▸ **Records supplied**
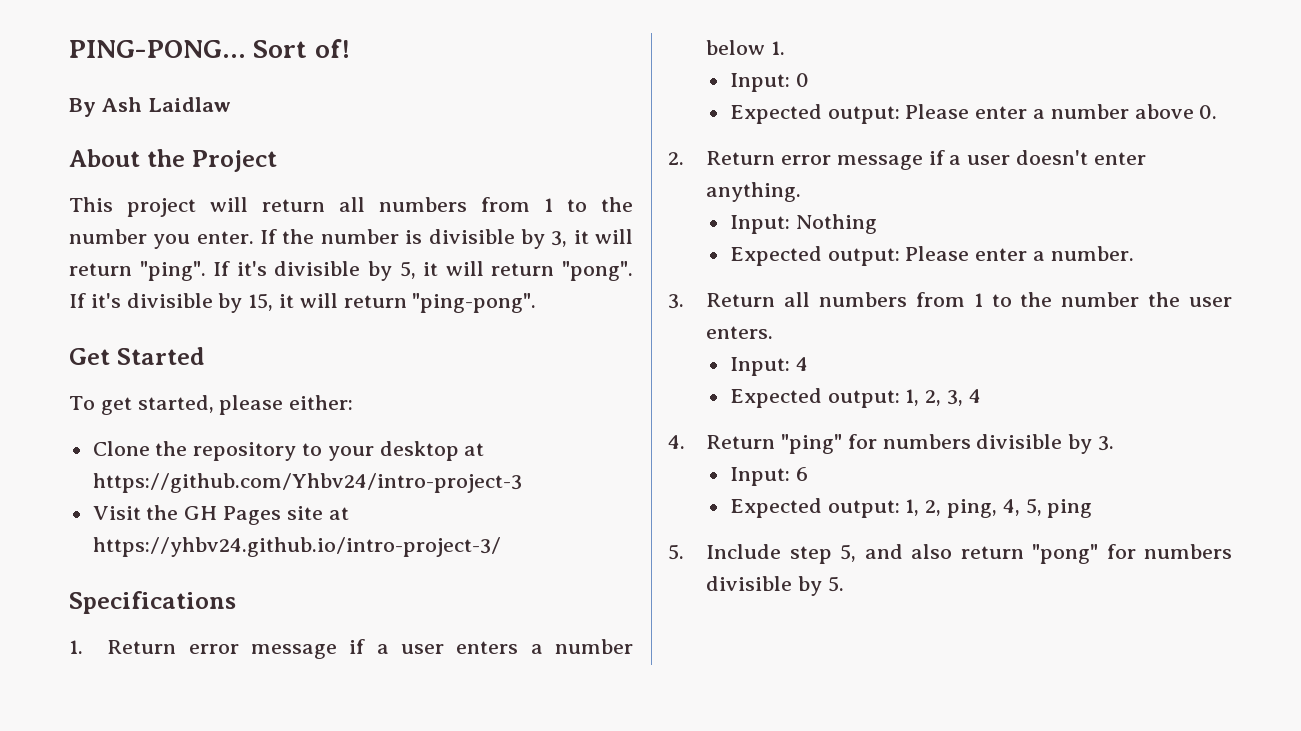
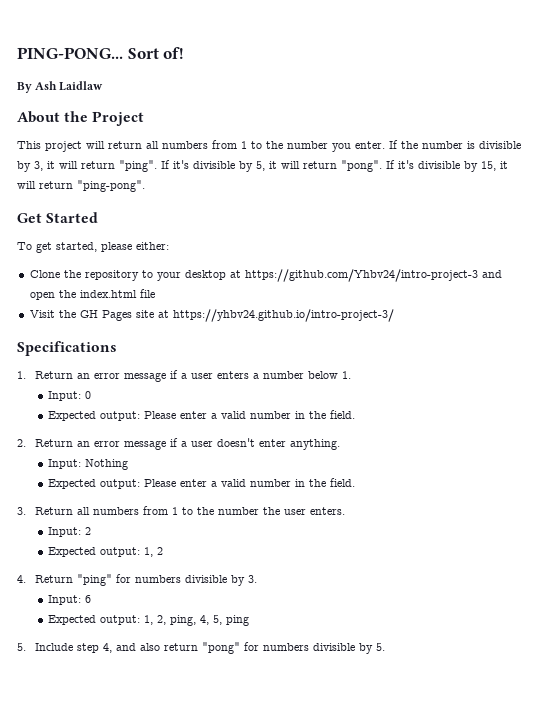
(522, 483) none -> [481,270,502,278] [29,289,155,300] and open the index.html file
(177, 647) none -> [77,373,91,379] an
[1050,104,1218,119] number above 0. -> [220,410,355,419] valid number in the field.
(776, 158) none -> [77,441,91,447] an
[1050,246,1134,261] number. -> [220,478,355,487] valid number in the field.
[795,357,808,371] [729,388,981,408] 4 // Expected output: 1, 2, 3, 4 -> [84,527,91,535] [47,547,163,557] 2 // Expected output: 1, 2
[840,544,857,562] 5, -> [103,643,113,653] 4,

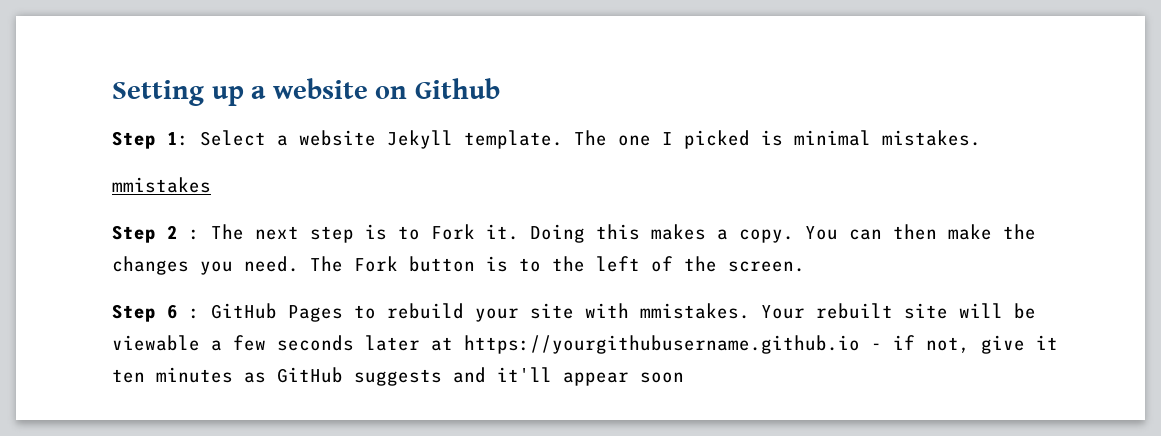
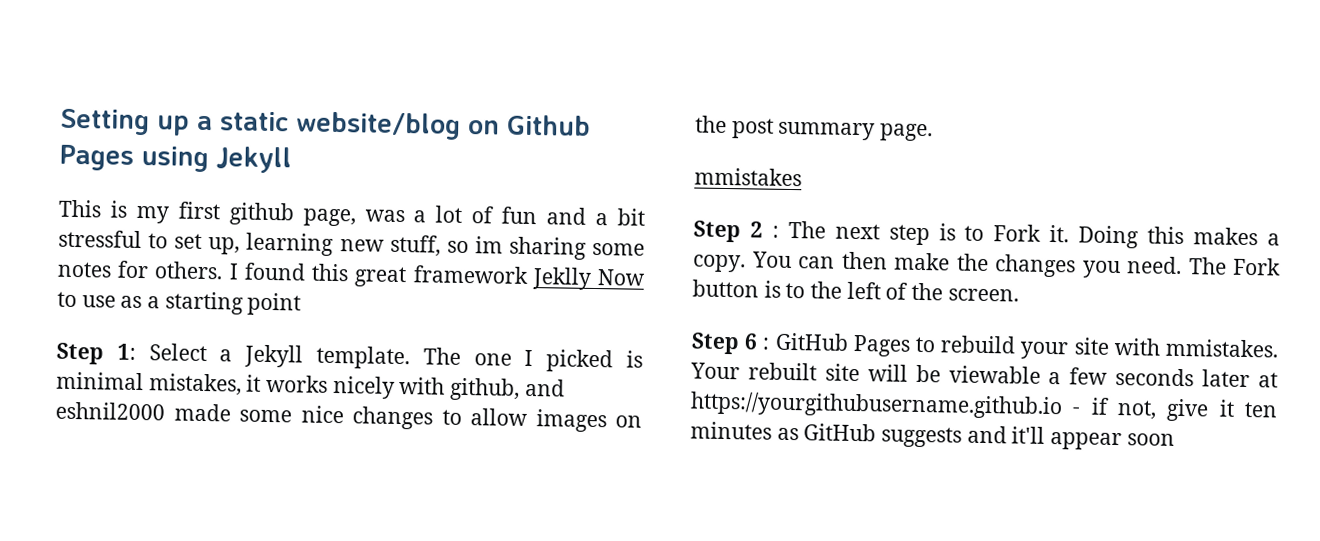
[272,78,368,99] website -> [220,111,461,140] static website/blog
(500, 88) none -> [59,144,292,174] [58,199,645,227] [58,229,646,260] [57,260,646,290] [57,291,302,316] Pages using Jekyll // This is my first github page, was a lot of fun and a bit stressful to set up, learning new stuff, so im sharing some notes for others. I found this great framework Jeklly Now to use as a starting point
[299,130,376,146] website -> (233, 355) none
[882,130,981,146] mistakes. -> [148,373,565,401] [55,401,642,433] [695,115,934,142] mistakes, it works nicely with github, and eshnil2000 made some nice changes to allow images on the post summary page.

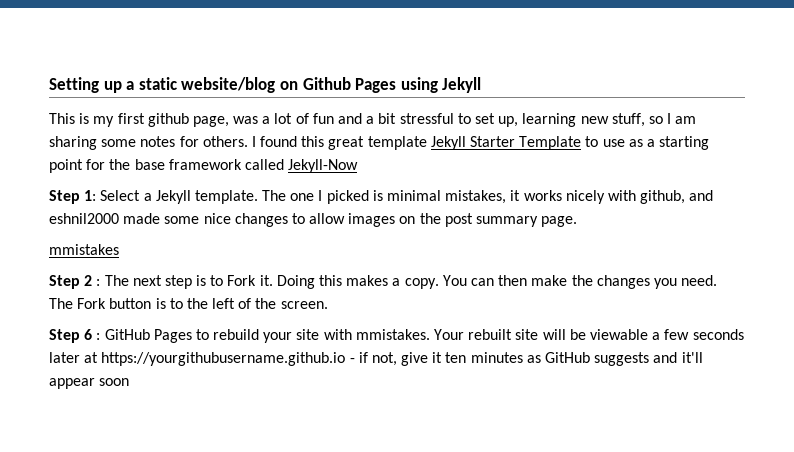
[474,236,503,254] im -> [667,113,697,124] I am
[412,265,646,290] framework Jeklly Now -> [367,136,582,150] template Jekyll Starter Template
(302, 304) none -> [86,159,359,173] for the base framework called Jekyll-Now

▸ **Problem to work on**
Where a line of the records holds the word "number", copy that line.

▸ **Exercise response**
[1050,104,1218,119] number above 0. -> [220,410,355,419] valid number in the field.
[1050,246,1134,261] number. -> [220,478,355,487] valid number in the field.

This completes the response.